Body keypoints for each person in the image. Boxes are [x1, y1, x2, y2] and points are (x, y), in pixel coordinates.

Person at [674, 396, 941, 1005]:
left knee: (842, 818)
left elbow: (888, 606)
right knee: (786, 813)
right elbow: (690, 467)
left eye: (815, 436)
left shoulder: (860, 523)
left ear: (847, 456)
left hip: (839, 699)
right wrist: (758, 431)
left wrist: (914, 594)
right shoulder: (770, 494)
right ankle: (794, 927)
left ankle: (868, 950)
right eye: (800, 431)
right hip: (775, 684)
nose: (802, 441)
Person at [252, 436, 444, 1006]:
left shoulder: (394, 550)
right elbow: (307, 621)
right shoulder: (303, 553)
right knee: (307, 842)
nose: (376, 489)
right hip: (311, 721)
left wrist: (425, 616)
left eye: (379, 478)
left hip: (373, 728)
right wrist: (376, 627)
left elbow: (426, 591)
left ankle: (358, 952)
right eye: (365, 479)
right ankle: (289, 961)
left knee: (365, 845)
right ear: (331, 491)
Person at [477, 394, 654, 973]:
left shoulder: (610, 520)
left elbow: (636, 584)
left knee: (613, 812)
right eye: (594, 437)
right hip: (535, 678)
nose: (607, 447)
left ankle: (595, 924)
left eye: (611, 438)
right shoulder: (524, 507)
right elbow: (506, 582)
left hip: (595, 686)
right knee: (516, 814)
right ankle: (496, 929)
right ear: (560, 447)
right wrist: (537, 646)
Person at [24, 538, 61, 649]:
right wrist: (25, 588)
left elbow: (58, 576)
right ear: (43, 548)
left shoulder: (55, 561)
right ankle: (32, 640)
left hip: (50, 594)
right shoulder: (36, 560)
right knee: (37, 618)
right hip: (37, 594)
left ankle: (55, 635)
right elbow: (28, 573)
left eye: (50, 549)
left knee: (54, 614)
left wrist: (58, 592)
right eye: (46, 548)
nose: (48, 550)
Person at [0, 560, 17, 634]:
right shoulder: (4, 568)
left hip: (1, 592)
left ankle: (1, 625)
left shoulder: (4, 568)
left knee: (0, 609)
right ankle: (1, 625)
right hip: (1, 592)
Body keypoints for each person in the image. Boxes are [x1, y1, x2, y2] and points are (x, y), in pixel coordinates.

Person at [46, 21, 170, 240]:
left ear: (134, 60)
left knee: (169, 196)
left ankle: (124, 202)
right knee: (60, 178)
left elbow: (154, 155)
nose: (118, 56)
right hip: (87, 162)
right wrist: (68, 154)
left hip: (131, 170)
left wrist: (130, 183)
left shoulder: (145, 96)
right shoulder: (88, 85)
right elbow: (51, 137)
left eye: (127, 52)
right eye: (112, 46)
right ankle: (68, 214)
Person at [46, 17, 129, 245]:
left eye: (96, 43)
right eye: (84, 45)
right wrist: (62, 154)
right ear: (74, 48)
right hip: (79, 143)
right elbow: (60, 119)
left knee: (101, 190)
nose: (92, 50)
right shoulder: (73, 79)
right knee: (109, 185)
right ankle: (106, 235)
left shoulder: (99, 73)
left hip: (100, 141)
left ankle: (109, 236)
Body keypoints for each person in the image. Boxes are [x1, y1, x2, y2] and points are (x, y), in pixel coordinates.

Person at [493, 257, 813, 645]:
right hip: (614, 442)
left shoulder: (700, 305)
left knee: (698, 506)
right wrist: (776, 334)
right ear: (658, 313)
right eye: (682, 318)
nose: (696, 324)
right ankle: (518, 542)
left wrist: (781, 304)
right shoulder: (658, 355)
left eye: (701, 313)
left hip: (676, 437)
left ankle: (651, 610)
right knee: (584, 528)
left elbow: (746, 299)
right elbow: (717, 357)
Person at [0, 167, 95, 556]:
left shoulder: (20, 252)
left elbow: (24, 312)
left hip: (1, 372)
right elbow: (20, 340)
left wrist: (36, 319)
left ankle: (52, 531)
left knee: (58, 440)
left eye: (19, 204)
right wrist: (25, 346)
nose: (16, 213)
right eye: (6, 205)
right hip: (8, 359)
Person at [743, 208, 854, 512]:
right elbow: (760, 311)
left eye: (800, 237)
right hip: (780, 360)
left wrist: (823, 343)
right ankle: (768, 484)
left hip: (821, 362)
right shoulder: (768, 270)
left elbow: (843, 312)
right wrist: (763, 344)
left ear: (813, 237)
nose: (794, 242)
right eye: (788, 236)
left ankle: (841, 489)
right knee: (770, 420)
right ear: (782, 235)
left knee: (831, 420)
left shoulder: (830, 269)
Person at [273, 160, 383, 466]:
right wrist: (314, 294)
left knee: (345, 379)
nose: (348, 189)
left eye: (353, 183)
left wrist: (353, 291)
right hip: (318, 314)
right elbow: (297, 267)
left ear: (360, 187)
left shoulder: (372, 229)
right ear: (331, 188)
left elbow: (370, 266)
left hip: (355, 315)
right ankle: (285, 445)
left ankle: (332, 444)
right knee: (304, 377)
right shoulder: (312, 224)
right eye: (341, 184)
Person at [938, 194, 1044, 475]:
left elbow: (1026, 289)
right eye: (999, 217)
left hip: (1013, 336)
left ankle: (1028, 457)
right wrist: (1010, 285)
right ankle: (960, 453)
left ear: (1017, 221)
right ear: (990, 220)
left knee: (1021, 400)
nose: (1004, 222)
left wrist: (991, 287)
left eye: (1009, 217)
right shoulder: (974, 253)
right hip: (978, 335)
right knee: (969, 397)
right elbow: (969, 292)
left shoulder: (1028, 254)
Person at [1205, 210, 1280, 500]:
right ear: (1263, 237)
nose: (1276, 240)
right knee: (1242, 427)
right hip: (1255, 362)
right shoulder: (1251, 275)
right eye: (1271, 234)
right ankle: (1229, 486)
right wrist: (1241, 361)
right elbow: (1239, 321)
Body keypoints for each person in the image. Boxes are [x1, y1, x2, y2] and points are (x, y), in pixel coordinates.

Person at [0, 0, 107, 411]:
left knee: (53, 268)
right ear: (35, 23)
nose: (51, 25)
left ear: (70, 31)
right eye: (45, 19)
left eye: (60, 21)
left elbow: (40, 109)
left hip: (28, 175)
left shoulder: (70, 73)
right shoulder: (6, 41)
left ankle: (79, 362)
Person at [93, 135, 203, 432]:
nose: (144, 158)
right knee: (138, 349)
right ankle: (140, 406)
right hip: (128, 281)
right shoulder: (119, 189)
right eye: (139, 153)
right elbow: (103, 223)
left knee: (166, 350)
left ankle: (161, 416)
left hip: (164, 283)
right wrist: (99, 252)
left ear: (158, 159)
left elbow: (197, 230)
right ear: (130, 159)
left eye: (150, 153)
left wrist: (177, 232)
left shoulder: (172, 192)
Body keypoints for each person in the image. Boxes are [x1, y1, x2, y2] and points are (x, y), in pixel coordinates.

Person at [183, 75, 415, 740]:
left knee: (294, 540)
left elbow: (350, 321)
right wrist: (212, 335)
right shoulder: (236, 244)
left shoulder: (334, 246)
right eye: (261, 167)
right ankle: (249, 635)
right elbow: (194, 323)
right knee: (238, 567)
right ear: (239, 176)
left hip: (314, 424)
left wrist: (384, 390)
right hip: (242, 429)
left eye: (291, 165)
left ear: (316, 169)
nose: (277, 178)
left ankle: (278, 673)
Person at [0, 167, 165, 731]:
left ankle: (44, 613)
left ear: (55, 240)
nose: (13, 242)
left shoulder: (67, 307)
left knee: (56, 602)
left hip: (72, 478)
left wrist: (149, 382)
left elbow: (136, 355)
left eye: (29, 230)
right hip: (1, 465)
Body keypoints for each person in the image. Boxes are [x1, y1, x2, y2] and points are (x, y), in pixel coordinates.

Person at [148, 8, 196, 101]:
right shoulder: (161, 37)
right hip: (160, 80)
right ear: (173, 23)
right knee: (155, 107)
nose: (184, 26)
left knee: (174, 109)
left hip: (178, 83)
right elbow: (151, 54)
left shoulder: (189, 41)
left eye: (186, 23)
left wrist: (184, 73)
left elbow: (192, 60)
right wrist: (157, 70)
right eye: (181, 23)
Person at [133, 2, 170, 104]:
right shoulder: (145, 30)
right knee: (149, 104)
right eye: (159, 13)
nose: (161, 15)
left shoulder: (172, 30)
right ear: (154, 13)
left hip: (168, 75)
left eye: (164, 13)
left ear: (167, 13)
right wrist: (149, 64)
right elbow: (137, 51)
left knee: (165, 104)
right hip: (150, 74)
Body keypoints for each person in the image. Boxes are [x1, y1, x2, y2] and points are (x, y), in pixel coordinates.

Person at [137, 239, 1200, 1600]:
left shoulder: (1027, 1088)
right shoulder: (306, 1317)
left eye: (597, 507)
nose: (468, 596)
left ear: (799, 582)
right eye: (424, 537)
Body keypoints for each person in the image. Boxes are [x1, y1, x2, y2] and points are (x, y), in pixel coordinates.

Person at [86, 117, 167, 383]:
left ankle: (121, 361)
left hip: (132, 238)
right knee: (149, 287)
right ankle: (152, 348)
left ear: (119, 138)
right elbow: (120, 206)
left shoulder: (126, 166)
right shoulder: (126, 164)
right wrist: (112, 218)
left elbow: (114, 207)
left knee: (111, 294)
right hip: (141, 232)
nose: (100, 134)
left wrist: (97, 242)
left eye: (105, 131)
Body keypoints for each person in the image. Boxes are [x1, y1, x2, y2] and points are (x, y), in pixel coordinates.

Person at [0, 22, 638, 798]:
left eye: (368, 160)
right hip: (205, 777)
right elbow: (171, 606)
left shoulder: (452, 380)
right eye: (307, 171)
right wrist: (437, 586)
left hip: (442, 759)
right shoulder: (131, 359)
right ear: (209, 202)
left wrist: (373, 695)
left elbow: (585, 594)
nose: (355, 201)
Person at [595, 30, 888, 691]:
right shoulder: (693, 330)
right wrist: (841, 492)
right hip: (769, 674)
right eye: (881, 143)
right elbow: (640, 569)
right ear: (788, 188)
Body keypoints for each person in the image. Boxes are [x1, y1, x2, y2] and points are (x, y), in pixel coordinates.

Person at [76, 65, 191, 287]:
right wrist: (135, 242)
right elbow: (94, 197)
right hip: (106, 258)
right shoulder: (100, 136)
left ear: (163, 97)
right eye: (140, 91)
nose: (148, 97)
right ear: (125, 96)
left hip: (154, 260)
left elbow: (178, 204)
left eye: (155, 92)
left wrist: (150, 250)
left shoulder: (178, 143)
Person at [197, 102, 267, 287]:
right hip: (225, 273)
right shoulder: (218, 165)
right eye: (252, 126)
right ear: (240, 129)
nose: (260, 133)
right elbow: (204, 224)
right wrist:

-*-*-

| PROMPT |
Could you restate word for word the lines above from the one containing "left ankle: (109, 236)" through the one containing "right ankle: (518, 542)", both included, and nothing else?

| TASK ANSWER |
left ankle: (109, 236)
Body keypoints for each person in the image. Boxes are [x1, y1, x2, y2] and points are (x, y), in pixel coordinates.

Person at [493, 257, 813, 645]:
right hip: (614, 442)
left shoulder: (700, 305)
left knee: (698, 506)
right wrist: (776, 334)
right ear: (658, 313)
right eye: (682, 318)
nose: (696, 324)
right ankle: (518, 542)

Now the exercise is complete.